Food photographs at this time of year are full of delicious ways to cook with the bounty of berries that summer provides. Particularly around the Fourth of July in America, my Instagram filled up with patriotically red strawberry galettes, blackberry pies and big sheet cakes with perfect berry specimens carefully arranged on top to depict the stars and stripes. Whilst these always look gorgeous, berries in my kitchen rarely last long enough to cook with. A punnet of strawberries on the counter will slowly be depleted throughout the day as I snack on a few every time I happen to walk past. Any stragglers at the end of the day simply get tipped into a bowl and smothered with cream to be eaten as dessert. Bowls of cherries disappear even faster, leaving just a tell-tale pile of stalks where they once were.

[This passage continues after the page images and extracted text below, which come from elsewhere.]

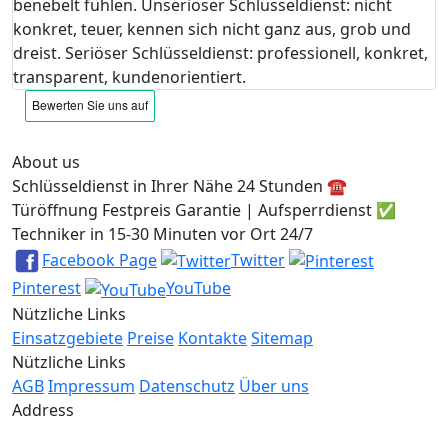
benebelt fühlen. Unseriöser Schlüsseldienst: nicht
konkret, teuer, kennen sich nicht ganz aus, grob und
dreist. Seriöser Schlüsseldienst: professionell, konkret,
transparent, kundenorientiert.
About us
Schlüsseldienst in Ihrer Nähe 24 Stunden ☎️
Türöffnung Festpreis Garantie | Aufsperrdienst ✅
Techniker in 15-30 Minuten vor Ort 24/7
Facebook Page
Twitter
Pinterest
YouTube
Nützliche Links
Einsatzgebiete
Preise
Kontakte
Sitemap
Nützliche Links
AGB
Impressum
Datenschutz
Über uns
Address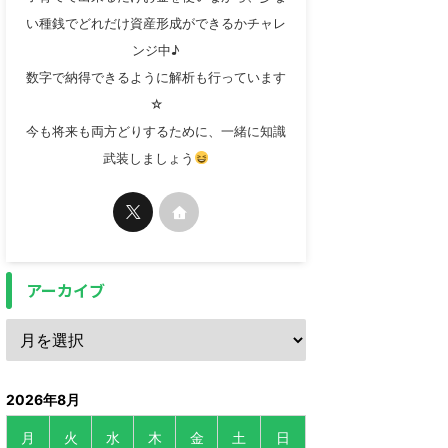
い種銭でどれだけ資産形成ができるかチャレ
ンジ中♪
数字で納得できるように解析も行っています
☆
今も将来も両方どりするために、一緒に知識
武装しましょう
アーカイブ
2026年8月
月
火
水
木
金
土
日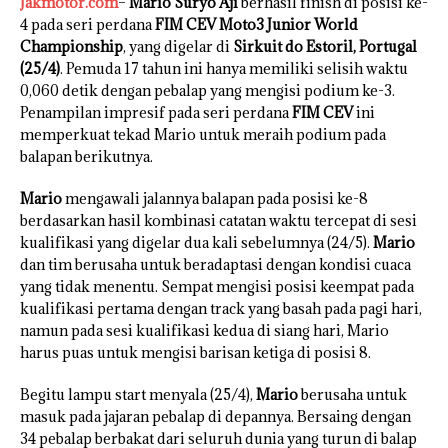
Jakmotor.com
–
Mario Suryo Aji
berhasil finish di posisi ke-
4 pada seri perdana
FIM CEV Moto3 Junior World
Championship
, yang digelar di
Sirkuit do Estoril, Portugal
(25/4)
. Pemuda 17 tahun ini hanya memiliki selisih waktu
0,060 detik dengan pebalap yang mengisi podium ke-3.
Penampilan impresif pada seri perdana
FIM CEV
ini
memperkuat tekad Mario untuk meraih podium pada
balapan berikutnya.
Mario
mengawali jalannya balapan pada posisi ke-8
berdasarkan hasil kombinasi catatan waktu tercepat di sesi
kualifikasi yang digelar dua kali sebelumnya (24/5).
Mario
dan tim berusaha untuk beradaptasi dengan kondisi cuaca
yang tidak menentu. Sempat mengisi posisi keempat pada
kualifikasi pertama dengan track yang basah pada pagi hari,
namun pada sesi kualifikasi kedua di siang hari, Mario
harus puas untuk mengisi barisan ketiga di posisi 8.
Begitu lampu start menyala (25/4),
Mario
berusaha untuk
masuk pada jajaran pebalap di depannya. Bersaing dengan
34 pebalap berbakat dari seluruh dunia yang turun di balap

Blueberries, however, might be my one exception. Cheap enough that it doesn’t feel like sacrilege to bake with them, and not quite as sweetly addictive to eat by the greedy handful as the others, I knew that they were worth baking with. Plus these bars only need one simple punnet of blueberries as opposed to kilos of hulled and de-stemmed fruit, making this finger-staining recipe infinitely worth it.
Blueberry Crumble Bars
- 150g plain flour
- 75g caster sugar
- 125g cold butter, cubed
- 200g blueberries
Preheat the oven to 180’C. Line a 20cm square baking tray.
Mix the flour and caster sugar together in a medium bowl. Add the cubed butter. Rub together until it is the texture of fine breadcrumbs, then keep going for a few more minutes until it begins to come together in larger clumps.
Take 2/3 of this mixture and press into the base of the lined tin to form a shortbread. Scatter over the blueberries. Finally, sprinkle the remaining 1/3 of crumble mixture over the top.
Bake for 15-20minutes, until golden and crisp. Slice into squares.